Faethm requires a different internal ownership model from most HR platforms. The primary stakeholders are workforce strategy, transformation or policy leaders rather than HR operations teams, and successful adoption depends on executive sponsorship for long-term workforce design and a clear mandate to link strategy, capability development and funding decisions. Organisations without those conditions — where workforce planning is owned by HR operations without executive strategic mandate, or where planning horizons are primarily annual — will find the platform’s long-range modelling difficult to connect to actionable decisions.

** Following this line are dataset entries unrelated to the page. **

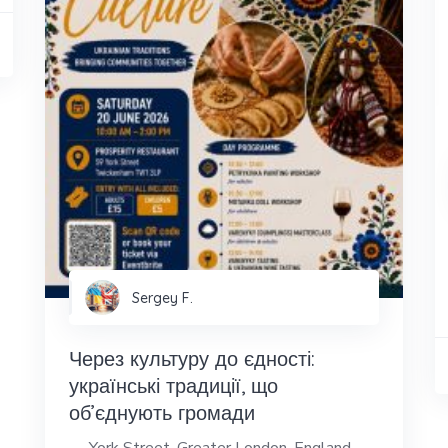
Sergey F.
Через культуру до єдності:
українські традиції, що
об’єднують громади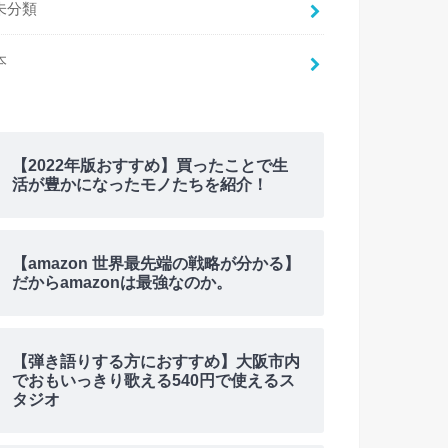
未分類
本
【2022年版おすすめ】買ったことで生
活が豊かになったモノたちを紹介！
【amazon 世界最先端の戦略が分かる】
だからamazonは最強なのか。
【弾き語りする方におすすめ】大阪市内
でおもいっきり歌える540円で使えるス
タジオ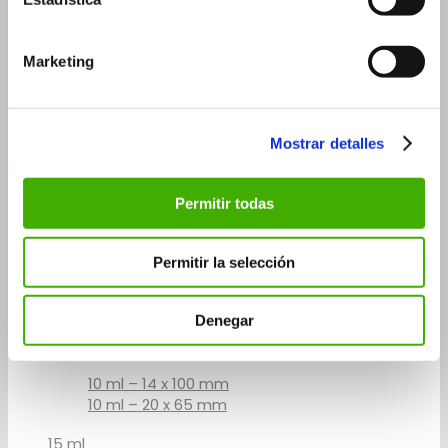
15 ml
30 ml
Marketing
30 ml – 26×90 mm
30 ml – 29×75 mm
50 ml
Mostrar detalles
Flacons Roll-on
3 ml
Permitir todas
5 ml
5 ml – 14×60 mm
Permitir la selección
5 ml – 20×41 mm
Denegar
7 ml
10 ml
10 ml – 14 x 100 mm
10 ml – 20 x 65 mm
15 ml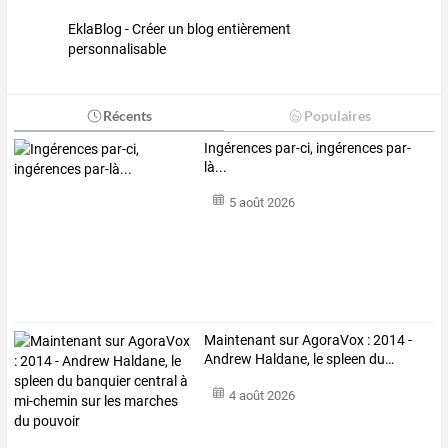
EklaBlog - Créer un blog entièrement
personnalisable
Récents
Populaires
Ingérences par-ci, ingérences par-
là...
5 août 2026
Maintenant
sur
AgoraVox
:
2014
-
Andrew
Haldane,
le
spleen
du
…
4 août 2026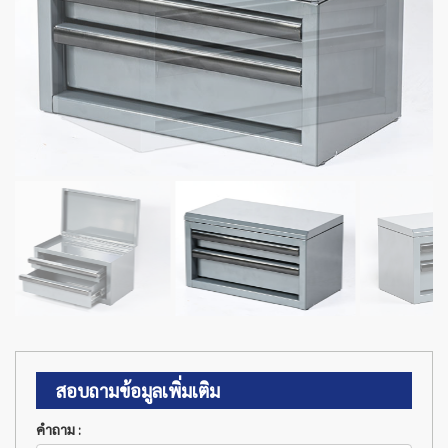
สอบถามข้อมูลเพิ่มเติม
คำถาม :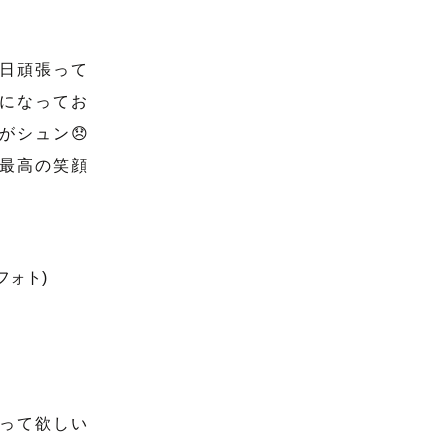
日頑張って
になってお
がシュン😞
最高の笑顔
って欲しい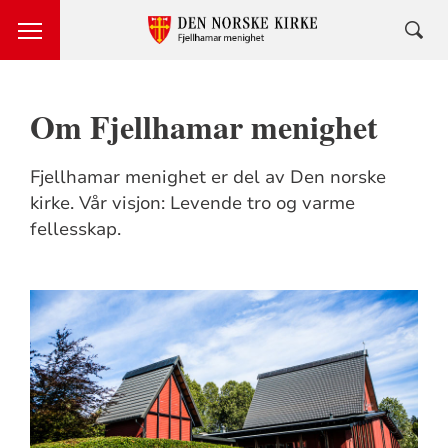
Om Fjellhamar menighet
Fjellhamar menighet er del av Den norske
kirke. Vår visjon: Levende tro og varme
fellesskap.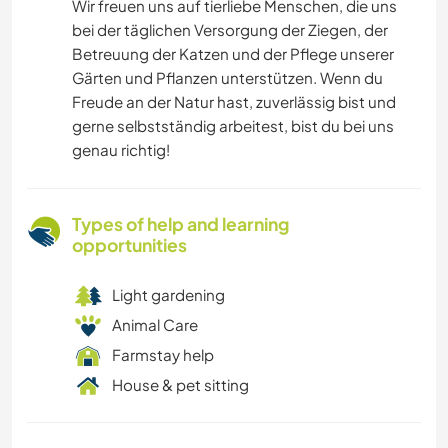
Wir freuen uns auf tierliebe Menschen, die uns
bei der täglichen Versorgung der Ziegen, der
Betreuung der Katzen und der Pflege unserer
Gärten und Pflanzen unterstützen. Wenn du
Freude an der Natur hast, zuverlässig bist und
gerne selbstständig arbeitest, bist du bei uns
genau richtig!
Types of help and learning
opportunities
Light gardening
Animal Care
Farmstay help
House & pet sitting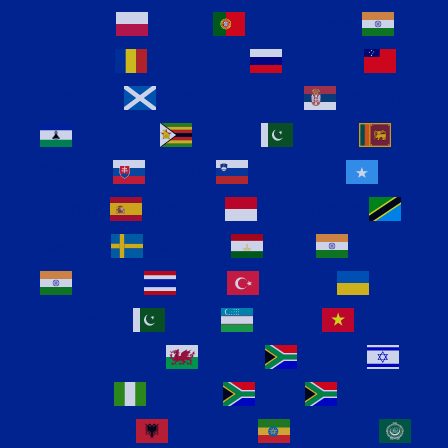
Persian
Polish
Portuguese
Punjabi
Romanian
Russian
Samoan
Scottish Gaelic
Serbian
Sesotho
Shona
Sindhi
Sinhala
Slovak
Slovenian
Somali
Spanish
Sundanese
Swahili
Swedish
Tajik
Tamil
Telugu
Thai
Turkish
Ukrainian
Urdu
Uzbek
Vietnamese
Welsh
Xhosa
Yiddish
Yoruba
Zulu
Afrikaans
Albanian
Amharic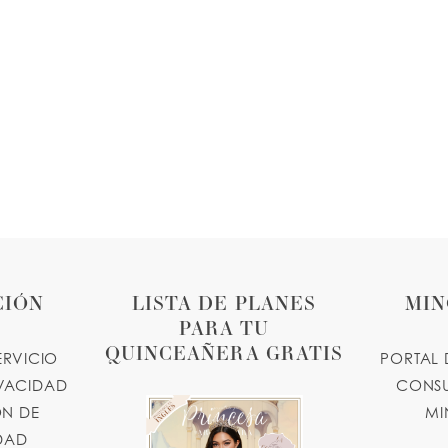
CIÓN
LISTA DE PLANES
MIN
PARA TU
QUINCEAÑERA GRATIS
ERVICIO
PORTAL 
IVACIDAD
CONSU
N DE
MI
IDAD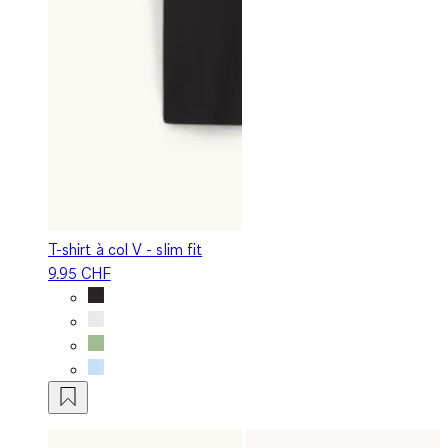
T-shirt à col V - slim fit
9.95 CHF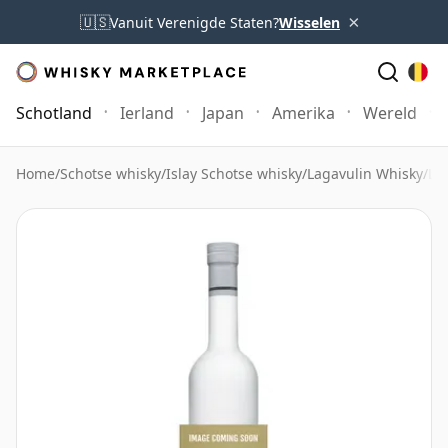
×
🇺🇸
Vanuit Verenigde Staten?
Wisselen
Schotland
Ierland
Japan
Amerika
Wereld
Home
/
Schotse whisky
/
Islay Schotse whisky
/
Lagavulin Whisky
/
La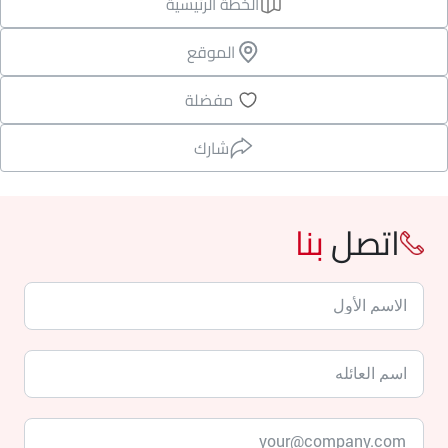
الخطة الرئيسية
الموقع
مفضلة
شارك
اتصل
بنا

The platform is also not a transactional execution tool. It informs the investment and policy decisions that determine which capabilities an organisation needs to build — the execution of redeployment programs, reskilling initiatives and talent pipeline development requires separate capability, whether internal or through partner providers. Buyers should be clear about what they are purchasing: a strategic planning intelligence tool, not a workforce management system.

Who it suits

Faethm is best suited to large Australian enterprises and public sector organisations — typically 1,000 employees and above — that are managing multi-year transformation, automation transition or capability redesign programs, and that have a workforce strategy function with executive mandate to plan over a five-to-ten year horizon. Government agencies, defence organisations, universities and large employers in sectors experiencing structural disruption are its most natural Australian buyers. Organisations seeking operational workforce planning, internal mobility execution or transactional HR functionality should look elsewhere in this category — Faethm’s value is in defining what the future workforce needs to look like, not in managing the current one.